For the years ended December 31, 2008 and 2007, our consolidated statement of operations includes
restructuring charges relating to the initiatives discussed above of $216.1 million and $96.4 million,
respectively.
Additional efficiency and cost saving initiatives may be developed during 2009. However, we presently
do not have firm plans or estimates of any related expenses. See Note 12 to the Notes to our
consolidated financial statements included in this Annual Report under caption ‘‘Item 8—Financial
Statements and Supplementary Data.’’
Risk Management
Three types of generally insurable risks arise in our operations:
legal liability arising from the operation of our cars and on-road equipment (vehicle liability);
legal liability to members of the public and employees from other causes (general liability/
workers’ compensation); and
• risk of property damage and/or business interruption and/or increased cost of working as a
consequence of property damage.
In addition, we offer optional liability insurance and other products providing insurance coverage, which
create additional risk exposures for us. Our risk of property damage is also increased when we waive the
provisions in our rental contracts that hold a renter responsible for damage or loss under an optional loss
or damage waiver that we offer. We bear these and other risks, except to the extent the risks are
transferred through insurance or contractual arrangements.
In many cases we self-insure our risks or reinsure risks through wholly-owned insurance subsidiaries.

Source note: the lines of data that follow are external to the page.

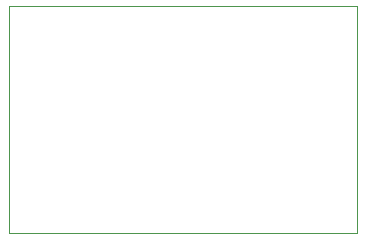
<source format=gbr>
%TF.GenerationSoftware,KiCad,Pcbnew,8.0.5*%
%TF.CreationDate,2024-09-27T23:05:58+12:00*%
%TF.ProjectId,LFR PCB,4c465220-5043-4422-9e6b-696361645f70,rev?*%
%TF.SameCoordinates,Original*%
%TF.FileFunction,Profile,NP*%
%FSLAX46Y46*%
G04 Gerber Fmt 4.6, Leading zero omitted, Abs format (unit mm)*
G04 Created by KiCad (PCBNEW 8.0.5) date 2024-09-27 23:05:58*
%MOMM*%
%LPD*%
G01*
G04 APERTURE LIST*
%TA.AperFunction,Profile*%
%ADD10C,0.050000*%
%TD*%
G04 APERTURE END LIST*
D10*
X226750000Y-85000000D02*
X226750000Y-65750000D01*
X256250000Y-85000000D02*
X226750000Y-85000000D01*
X256250000Y-65750000D02*
X256250000Y-85000000D01*
X226750000Y-65750000D02*
X256250000Y-65750000D01*
M02*

</source>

We mitigate our exposure to large liability losses by maintaining excess insurance coverage, subject to
deductibles and caps, through unaffiliated carriers with respect to our domestic operations and our car
rental operations in Europe. For our international operations outside of Europe and for HERC’s
operations in Europe, we maintain some liability insurance coverage with unaffiliated carriers. We also
maintain property insurance through our captive insurer, Probus Insurance Company Europe Limited, or
‘‘Probus’’ (with the risk reinsured with unaffiliated insurance carriers) in Europe, subject to deductibles.